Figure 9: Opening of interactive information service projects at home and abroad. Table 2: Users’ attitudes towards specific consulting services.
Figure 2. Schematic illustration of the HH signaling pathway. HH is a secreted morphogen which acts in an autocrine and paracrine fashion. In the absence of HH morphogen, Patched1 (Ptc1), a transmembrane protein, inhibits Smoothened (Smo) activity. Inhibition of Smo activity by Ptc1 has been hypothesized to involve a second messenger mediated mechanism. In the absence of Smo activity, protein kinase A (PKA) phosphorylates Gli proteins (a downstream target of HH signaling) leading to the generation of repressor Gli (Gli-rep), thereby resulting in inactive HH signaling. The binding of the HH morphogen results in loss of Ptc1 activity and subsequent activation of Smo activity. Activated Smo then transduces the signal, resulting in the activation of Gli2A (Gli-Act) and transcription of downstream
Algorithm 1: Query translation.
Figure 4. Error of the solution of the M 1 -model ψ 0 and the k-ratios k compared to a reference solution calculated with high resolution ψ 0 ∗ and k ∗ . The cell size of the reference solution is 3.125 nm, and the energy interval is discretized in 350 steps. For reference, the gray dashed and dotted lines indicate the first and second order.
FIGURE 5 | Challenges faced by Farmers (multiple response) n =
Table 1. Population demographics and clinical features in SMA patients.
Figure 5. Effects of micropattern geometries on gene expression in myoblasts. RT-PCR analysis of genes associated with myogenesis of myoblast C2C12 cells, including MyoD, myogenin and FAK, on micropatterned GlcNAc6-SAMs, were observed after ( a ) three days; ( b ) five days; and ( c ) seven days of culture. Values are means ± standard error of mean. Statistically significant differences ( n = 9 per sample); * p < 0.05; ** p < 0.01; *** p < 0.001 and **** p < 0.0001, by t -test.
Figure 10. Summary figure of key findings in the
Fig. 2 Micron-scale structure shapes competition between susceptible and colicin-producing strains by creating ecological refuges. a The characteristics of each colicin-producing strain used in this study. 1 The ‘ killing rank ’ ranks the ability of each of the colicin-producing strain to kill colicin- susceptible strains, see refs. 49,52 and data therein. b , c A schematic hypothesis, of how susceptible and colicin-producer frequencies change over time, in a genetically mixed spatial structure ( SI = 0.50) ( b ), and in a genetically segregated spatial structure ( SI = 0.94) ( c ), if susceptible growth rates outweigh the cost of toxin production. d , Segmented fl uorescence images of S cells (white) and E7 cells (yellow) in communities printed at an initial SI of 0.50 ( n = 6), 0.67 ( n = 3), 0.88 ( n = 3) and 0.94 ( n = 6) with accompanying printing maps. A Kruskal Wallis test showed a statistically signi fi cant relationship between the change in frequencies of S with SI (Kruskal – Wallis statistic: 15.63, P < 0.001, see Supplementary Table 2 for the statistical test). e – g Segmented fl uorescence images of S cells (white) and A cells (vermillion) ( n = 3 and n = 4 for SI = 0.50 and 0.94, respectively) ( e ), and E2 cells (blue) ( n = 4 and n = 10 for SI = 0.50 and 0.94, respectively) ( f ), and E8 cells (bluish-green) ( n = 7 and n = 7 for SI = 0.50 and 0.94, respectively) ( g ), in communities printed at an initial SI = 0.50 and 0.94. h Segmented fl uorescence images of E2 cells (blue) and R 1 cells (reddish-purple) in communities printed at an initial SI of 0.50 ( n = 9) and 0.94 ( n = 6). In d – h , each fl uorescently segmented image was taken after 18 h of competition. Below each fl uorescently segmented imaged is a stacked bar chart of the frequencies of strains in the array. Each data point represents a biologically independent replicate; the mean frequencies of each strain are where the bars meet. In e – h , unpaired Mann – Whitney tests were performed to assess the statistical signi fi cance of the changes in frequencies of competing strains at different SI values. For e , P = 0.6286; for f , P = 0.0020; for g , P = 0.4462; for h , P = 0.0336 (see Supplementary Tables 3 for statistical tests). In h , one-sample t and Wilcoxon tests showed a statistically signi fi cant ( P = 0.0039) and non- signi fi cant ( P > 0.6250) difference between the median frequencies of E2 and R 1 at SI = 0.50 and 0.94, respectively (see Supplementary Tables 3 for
——————————
» What to do: Each of the records should be written out again, exactly as it reads.

» Completed task:
Figure 9: Opening of interactive information service projects at home and abroad. Table 2: Users’ attitudes towards specific consulting services.
Figure 2. Schematic illustration of the HH signaling pathway. HH is a secreted morphogen which acts in an autocrine and paracrine fashion. In the absence of HH morphogen, Patched1 (Ptc1), a transmembrane protein, inhibits Smoothened (Smo) activity. Inhibition of Smo activity by Ptc1 has been hypothesized to involve a second messenger mediated mechanism. In the absence of Smo activity, protein kinase A (PKA) phosphorylates Gli proteins (a downstream target of HH signaling) leading to the generation of repressor Gli (Gli-rep), thereby resulting in inactive HH signaling. The binding of the HH morphogen results in loss of Ptc1 activity and subsequent activation of Smo activity. Activated Smo then transduces the signal, resulting in the activation of Gli2A (Gli-Act) and transcription of downstream
Algorithm 1: Query translation.
Figure 4. Error of the solution of the M 1 -model ψ 0 and the k-ratios k compared to a reference solution calculated with high resolution ψ 0 ∗ and k ∗ . The cell size of the reference solution is 3.125 nm, and the energy interval is discretized in 350 steps. For reference, the gray dashed and dotted lines indicate the first and second order.
FIGURE 5 | Challenges faced by Farmers (multiple response) n =
Table 1. Population demographics and clinical features in SMA patients.
Figure 5. Effects of micropattern geometries on gene expression in myoblasts. RT-PCR analysis of genes associated with myogenesis of myoblast C2C12 cells, including MyoD, myogenin and FAK, on micropatterned GlcNAc6-SAMs, were observed after ( a ) three days; ( b ) five days; and ( c ) seven days of culture. Values are means ± standard error of mean. Statistically significant differences ( n = 9 per sample); * p < 0.05; ** p < 0.01; *** p < 0.001 and **** p < 0.0001, by t -test.
Figure 10. Summary figure of key findings in the
Fig. 2 Micron-scale structure shapes competition between susceptible and colicin-producing strains by creating ecological refuges. a The characteristics of each colicin-producing strain used in this study. 1 The ‘ killing rank ’ ranks the ability of each of the colicin-producing strain to kill colicin- susceptible strains, see refs. 49,52 and data therein. b , c A schematic hypothesis, of how susceptible and colicin-producer frequencies change over time, in a genetically mixed spatial structure ( SI = 0.50) ( b ), and in a genetically segregated spatial structure ( SI = 0.94) ( c ), if susceptible growth rates outweigh the cost of toxin production. d , Segmented fl uorescence images of S cells (white) and E7 cells (yellow) in communities printed at an initial SI of 0.50 ( n = 6), 0.67 ( n = 3), 0.88 ( n = 3) and 0.94 ( n = 6) with accompanying printing maps. A Kruskal Wallis test showed a statistically signi fi cant relationship between the change in frequencies of S with SI (Kruskal – Wallis statistic: 15.63, P < 0.001, see Supplementary Table 2 for the statistical test). e – g Segmented fl uorescence images of S cells (white) and A cells (vermillion) ( n = 3 and n = 4 for SI = 0.50 and 0.94, respectively) ( e ), and E2 cells (blue) ( n = 4 and n = 10 for SI = 0.50 and 0.94, respectively) ( f ), and E8 cells (bluish-green) ( n = 7 and n = 7 for SI = 0.50 and 0.94, respectively) ( g ), in communities printed at an initial SI = 0.50 and 0.94. h Segmented fl uorescence images of E2 cells (blue) and R 1 cells (reddish-purple) in communities printed at an initial SI of 0.50 ( n = 9) and 0.94 ( n = 6). In d – h , each fl uorescently segmented image was taken after 18 h of competition. Below each fl uorescently segmented imaged is a stacked bar chart of the frequencies of strains in the array. Each data point represents a biologically independent replicate; the mean frequencies of each strain are where the bars meet. In e – h , unpaired Mann – Whitney tests were performed to assess the statistical signi fi cance of the changes in frequencies of competing strains at different SI values. For e , P = 0.6286; for f , P = 0.0020; for g , P = 0.4462; for h , P = 0.0336 (see Supplementary Tables 3 for statistical tests). In h , one-sample t and Wilcoxon tests showed a statistically signi fi cant ( P = 0.0039) and non- signi fi cant ( P > 0.6250) difference between the median frequencies of E2 and R 1 at SI = 0.50 and 0.94, respectively (see Supplementary Tables 3 for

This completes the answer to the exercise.